The fourth-quarter results demonstrate that Perez was right to forsake market share for profits in the cutthroat digital-camera business. Investors cringed last January, when the CEO declared that Kodak wouldn't slash prices to keep pace with rivals in the camera business if it couldn't make a profit. The strategy paid off though, as profits increased even as total sales dropped by 9%. The company's gross profit margin in its consumer digital segment shot up to 28% from 18.5% a year ago.
New Revenue Streams
And a deal announced in August to outsource camera manufacturing to Flextronics (FLEX) as well as licensing agreements for silicon chip designs in cell phones should help keep margins robust this year (see BusinessWeek.com, 9/4/06, "Kodak Rewrites the Book on Printing").

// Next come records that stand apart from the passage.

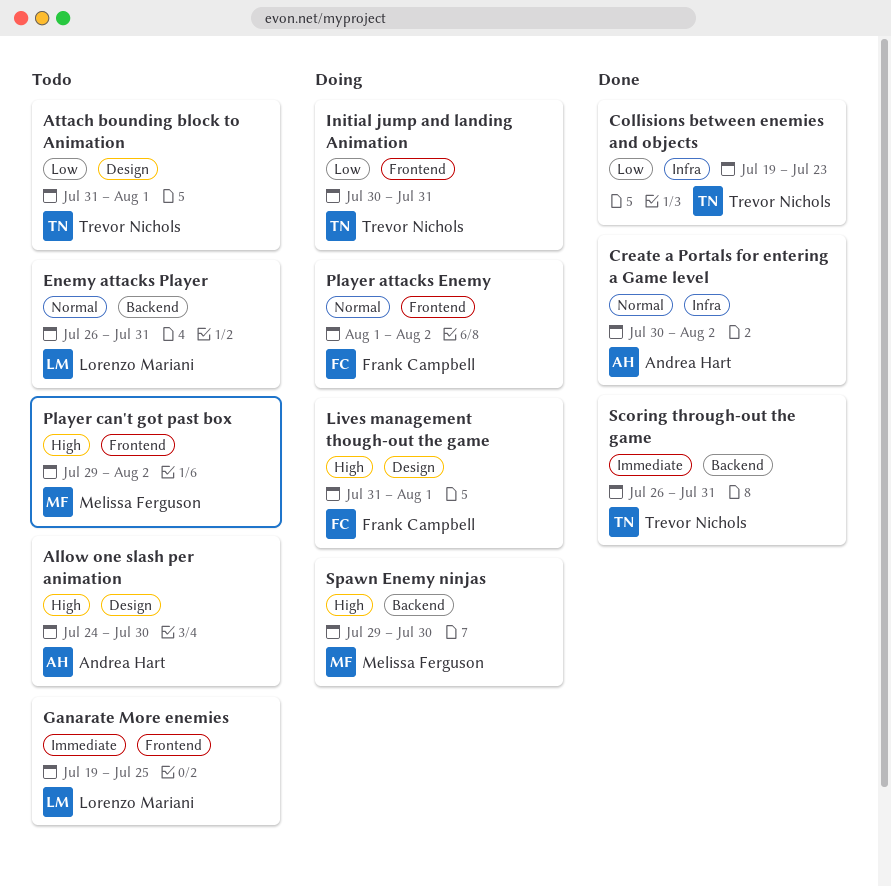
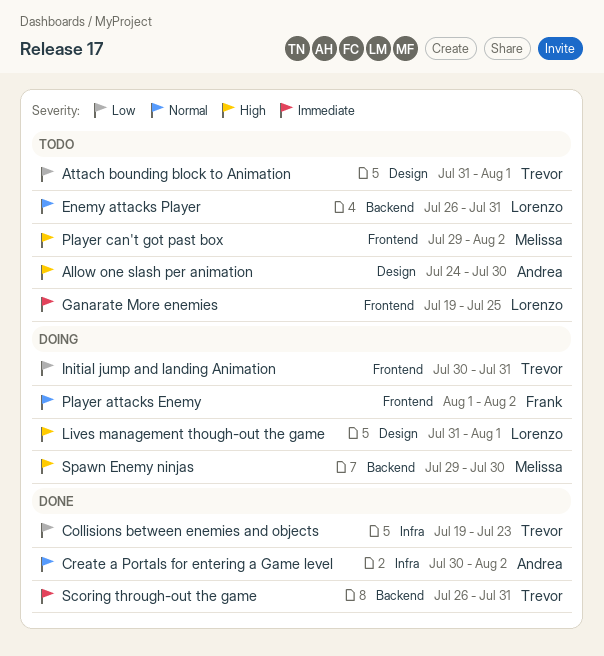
Lives management though-out the game, owner: Frank Campbell -> Lorenzo Mariani

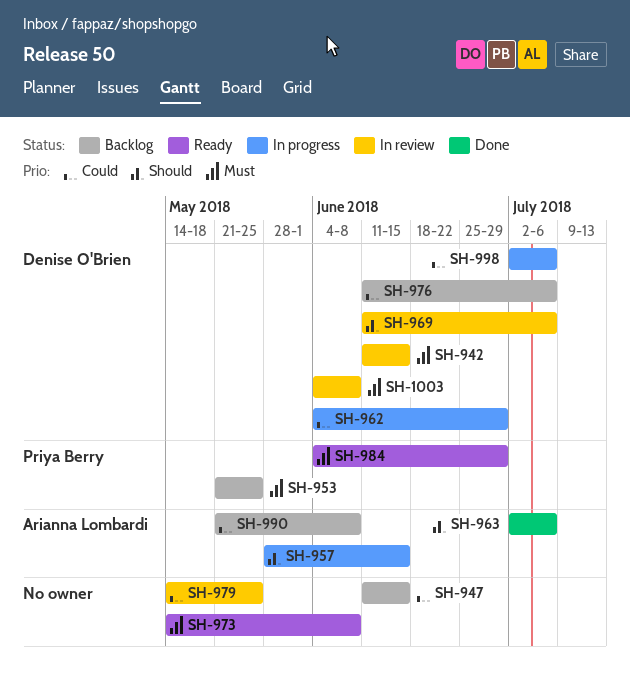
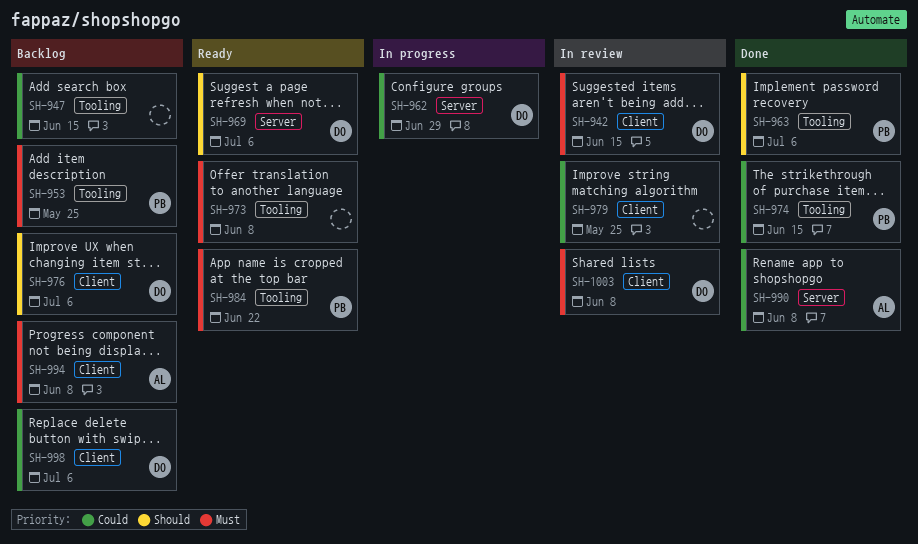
SH-957: present -> none
SH-963, owner: Arianna Lombardi -> Priya Berry
SH-969, status: In review -> Ready
SH-974: none -> present
SH-976, priority: Could -> Should
SH-984, due: Jun 29 -> Jun 22
SH-990, status: Backlog -> Done
SH-994: none -> present
SH-998, status: In progress -> Backlog

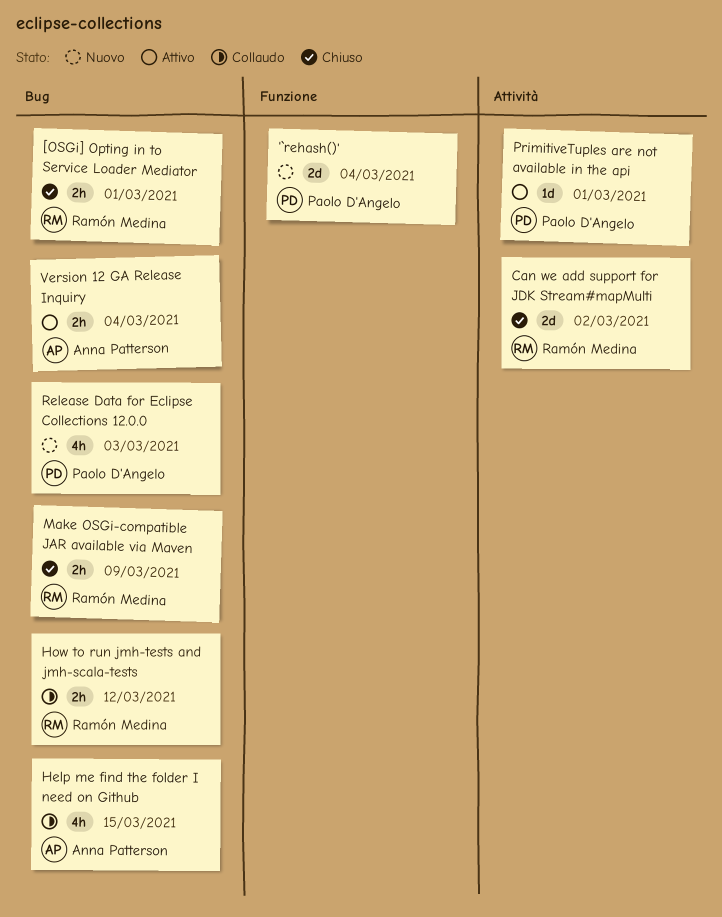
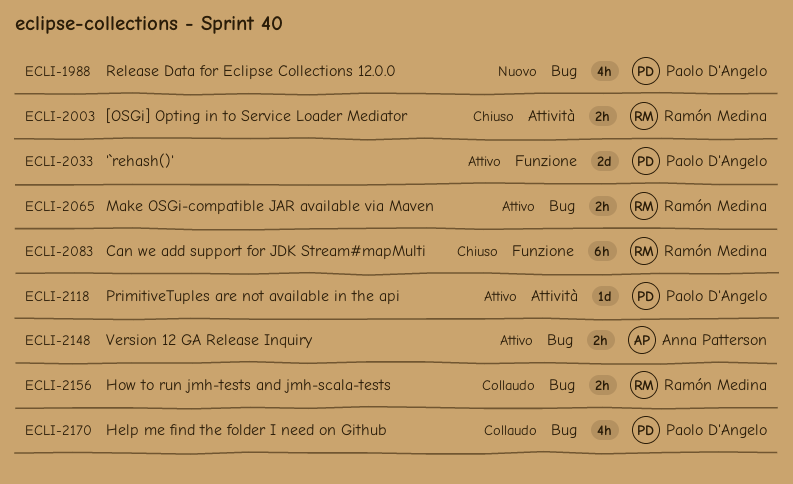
'`rehash()', status: Nuovo -> Attivo
[OSGi] Opting in to Service Loader Mediator, label: Bug -> Attività
Can we add support for JDK Stream#mapMulti, label: Attività -> Funzione
Can we add support for JDK Stream#mapMulti, estimate: 2d -> 6h
Help me find the folder I need on Github, owner: Anna Patterson -> Paolo D'Angelo
Make OSGi-compatible JAR available via Maven, status: Chiuso -> Attivo

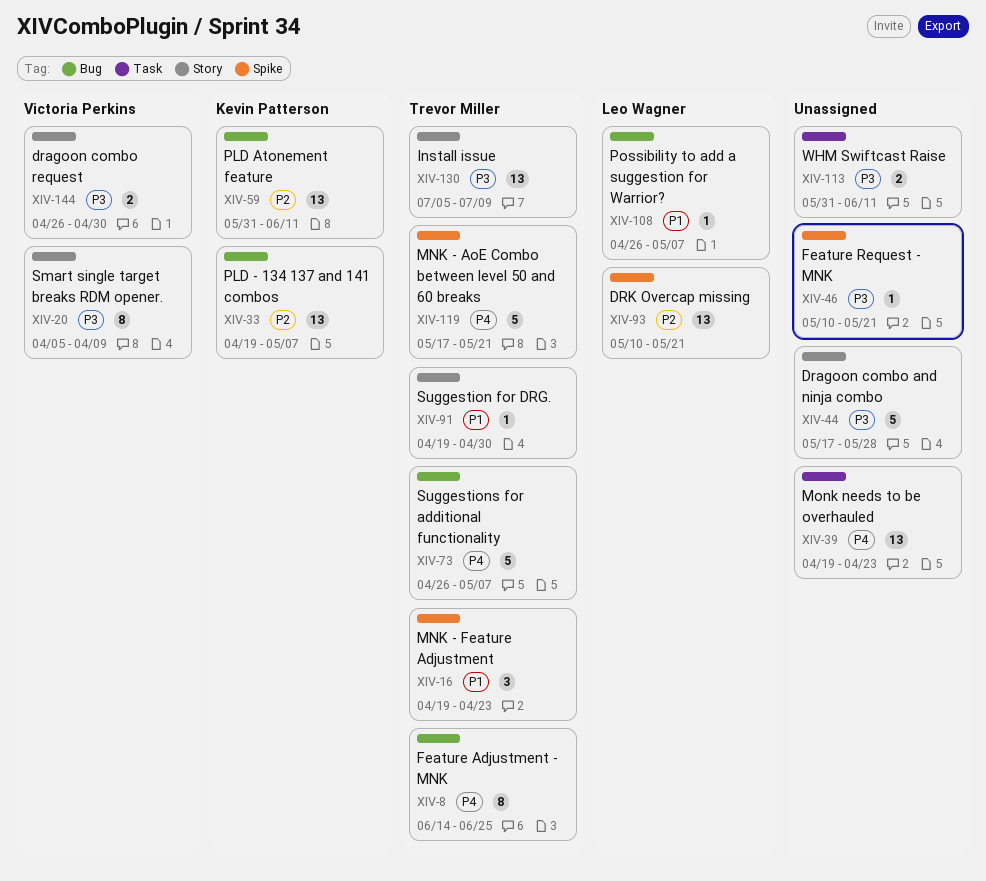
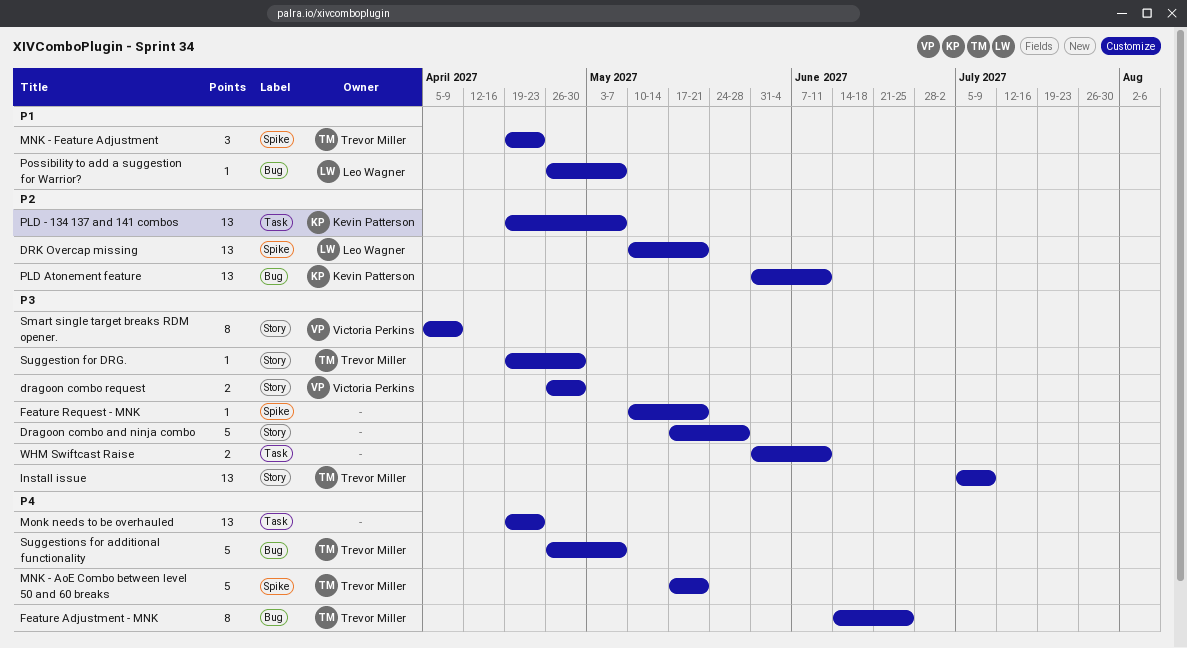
PLD - 134 137 and 141 combos, label: Bug -> Task
Suggestion for DRG., priority: P1 -> P3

A substantial chunk of the quarter's profits came from the new licensing deals. The company has publicly disclosed an agreement with Sony (SNE) resolving a 2004 lawsuit, and Perez told analysts Jan. 31 on a conference call that Kodak has struck other arrangements with "many more" companies that it isn't required to disclose.
Revenue from intellectual property licensing is likely to grow in coming years, Perez said to the surprise of some analysts on the earnings call. "I said that will be at least as good. So actually, I expect it to be better than that," he told one analyst who asked if the revenues might be a one-time benefit.
There was little talk of Kodak's health-care business. Once a cornerstone of the company's transformation, Kodak agreed two weeks ago to sell the segment to Onex for $2.35 billion with up to another $200 million to follow depending on the unit's future performance. The unit, which makes X-ray machines and other high-tech imaging equipment, couldn't keep up with larger rivals like General Electric (GE) and Siemens (SI). Perez said Wednesday that the deal is expected to close in the first half of 2007, and at least half of the proceeds would likely be used for debt reduction.